Nggak benar itu. Hoaks,” kata sumber tersebut. Kabar tentang penembakan sopir Febrie itu berantai ke jejaring akun media sosial, sampai ke grup-grup WhatsApp para pewarta di Jakarta. Para wartawan yang melakukan peliputan di kepolisian, pun mengkonfirmasi tentang kabar penembakan sopir Febrie tersebut. Belum beres soal kabar penembakan sopir Febrie itu, pun lalu muncul tentang kabar baru terkait ajudan eks Jampidsus itu yang juga ditembak.

Kabid Humas Polda Metro Jaya Komisaris Besar (Kombes) Budi Hermanto pun mengatakan, informasi tentang penembakan sopir Febrie itu sempat ditelusuri oleh tim Reskrim Polres Jakarta Selatan.
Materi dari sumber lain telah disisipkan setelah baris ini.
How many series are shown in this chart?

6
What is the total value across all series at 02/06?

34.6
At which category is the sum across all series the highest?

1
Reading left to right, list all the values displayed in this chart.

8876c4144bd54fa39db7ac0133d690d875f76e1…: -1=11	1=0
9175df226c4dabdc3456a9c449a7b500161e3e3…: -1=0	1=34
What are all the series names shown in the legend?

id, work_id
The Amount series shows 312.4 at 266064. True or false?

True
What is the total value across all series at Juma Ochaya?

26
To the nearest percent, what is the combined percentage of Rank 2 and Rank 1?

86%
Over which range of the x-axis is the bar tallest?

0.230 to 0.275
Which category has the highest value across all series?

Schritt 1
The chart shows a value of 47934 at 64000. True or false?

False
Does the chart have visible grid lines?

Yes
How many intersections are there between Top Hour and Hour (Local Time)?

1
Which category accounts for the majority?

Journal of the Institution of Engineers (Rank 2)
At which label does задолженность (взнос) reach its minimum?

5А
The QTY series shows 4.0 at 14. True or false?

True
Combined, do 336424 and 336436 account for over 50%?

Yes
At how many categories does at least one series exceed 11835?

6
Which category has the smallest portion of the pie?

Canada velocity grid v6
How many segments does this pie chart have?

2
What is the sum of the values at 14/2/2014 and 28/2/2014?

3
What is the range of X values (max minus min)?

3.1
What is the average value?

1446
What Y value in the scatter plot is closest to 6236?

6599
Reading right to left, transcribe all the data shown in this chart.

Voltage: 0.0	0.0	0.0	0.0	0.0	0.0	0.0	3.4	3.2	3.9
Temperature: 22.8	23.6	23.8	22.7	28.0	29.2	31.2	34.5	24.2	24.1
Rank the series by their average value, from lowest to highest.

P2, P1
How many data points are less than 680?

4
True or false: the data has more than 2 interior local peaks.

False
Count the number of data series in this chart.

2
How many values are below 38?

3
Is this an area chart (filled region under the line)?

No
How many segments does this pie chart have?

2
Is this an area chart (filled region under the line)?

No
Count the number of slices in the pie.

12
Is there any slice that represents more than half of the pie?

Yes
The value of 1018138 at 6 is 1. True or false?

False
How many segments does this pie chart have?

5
Dan kata Kombes Budi, laporan yang diterima memastikan tak ada kejadian penembakan tersebut.

“Sejauh ini kami sudah mengkonfirmasi dengan Kasat Reskrim Jakarta Selatan itu (kabar penembakan sopir eks Jampidsus) adalah hoaks,” ujar Budi, Senin (27/7/2026) malam.

Setelah eks Jampidsus Febrie Adriansyah dijadikan tersangka kasus korupsi dan tindak pidana pencucian uang (TPPU), lalu ditahan pada Jumat (24/7/2026) lalu, berbagai rentetan informasi peristiwa sampingan beruntun muncul ke publik.

Akhir pekan lalu, publik digegerkan dengan wafatnya Sutrimo selaku asisten rumah tangga (ART) eks Jampidsus. Kabar Sutrimo meninggal dunia tersebut mengundang spekulasi di media sosial, tentang adanya pembunuhan. Sutrimo tak bernyawa dalam kondisi mulut dan hidung berbusa.

Dari informasi yang diterima Republika, Sutrimo memang orang yang bekerja sebagai asisten rumah tangga di kediaman Febrie. “Iya. Penjaga rumah, atau CS (cleaning service),” begitu kata sumber tersebut, Senin (27/7/2026).

Tetapi kematian Sutrimo belum dipastikan penyebabnya. Kabid Humas Polda Metro Jaya, Kombes Budi, pun meminta agar masyarakat tak gampang percaya, atau berspekulasi tentang apa penyebab tewasnya Sutrimo. “Karena prosesnya (penyelidikan) masih berjalan, kami belum dapat menyimpulkan apa penyebab kematian almarhum,” kata Budi.